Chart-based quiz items
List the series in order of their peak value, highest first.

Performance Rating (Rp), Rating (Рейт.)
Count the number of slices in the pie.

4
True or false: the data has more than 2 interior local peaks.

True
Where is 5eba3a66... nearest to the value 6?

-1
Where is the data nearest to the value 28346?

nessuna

* What to do *
List every line above that contains the word "data".

* Response to this exercise *
True or false: the data has more than 2 interior local peaks.
Where is the data nearest to the value 28346?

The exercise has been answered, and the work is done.